What I have found, is a new level of appreciation for my own self care, and each of my family’s member’s jobs. Seeing everyone rush around the house and barely have time for lunch, makes you wonder how they function when they were not in quarantine. It makes you wonder when is the last time they were able to pause. Reflect. Re-align. When did my dad last have a full day off? When did my mother last have someone else cook for her? When did I last contribute to this home they’ve built?
Acknowledging these challenges, acknowledging the conflict, actually turned the guilt and shame into a selfless feeling. It turned my resistance into compassion. No matter how loveable of a person you are, being with others all the time can create conflict from them to you, and vice versa. Also, being alone excessively can create inner conflict. Let us not judge or fall into extremities of either. But instead dance within the intra- and inter-personal.
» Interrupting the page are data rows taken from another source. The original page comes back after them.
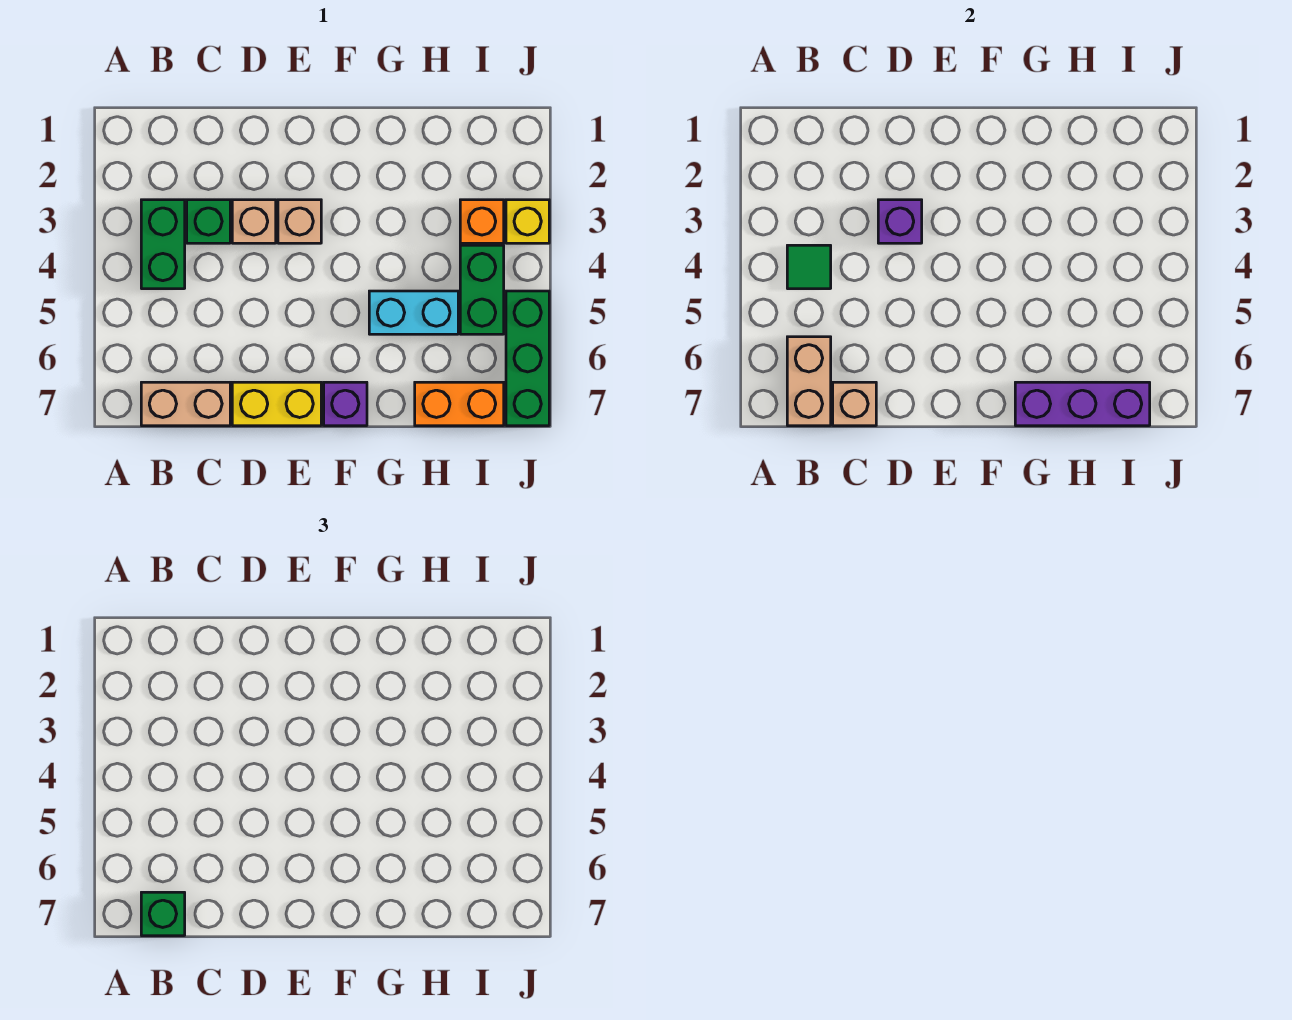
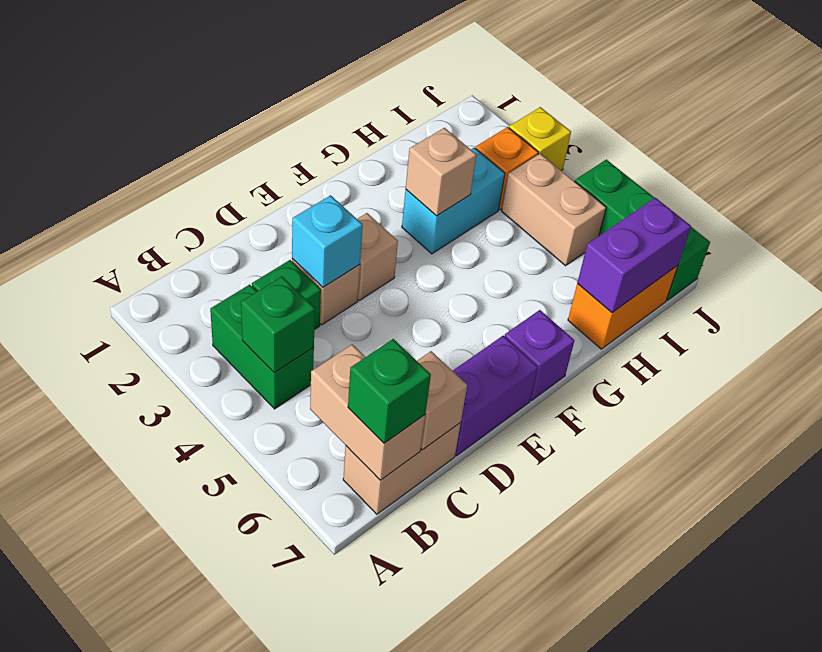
green tile B4 level 2 -> green brick B4 level 2
purple brick D3 level 2 -> cyan brick D3 level 2
yellow brick D7:E7 level 1 -> purple brick D7:E7 level 1
none -> tan brick G3 level 2
cyan brick G5:H5 level 1 -> cyan brick G3:H3 level 1
purple brick G7:I7 level 2 -> purple brick H7:I7 level 2
green brick I4:I5 level 1 -> tan brick I4:I5 level 1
To dance in conversation does not mean to avoid conflict, but instead to have a conversation where muscles are flexed, points are made, and space is created for response. It means to create awareness of what your body is trying to tell you from having spent so much time absorbing the energy of others.
The energy of others of course, expands beyond my immediate family. I have also been in the process of letting go of the energy absorbed from societal standards. The disagreements, the re-learning, the cultivation of my own space and alignment, has been more important than ever to ensure I continue to embody my true self, despite my surroundings.
Spending so much family time, in so little time, has taught me multiple feelings and thoughts can be in reality together. Family time is hard. But denying its challenges, is much harder, and unhealthier in the long run. With this - the work lying ahead is not in trying to change others - but instead to make changes within myself.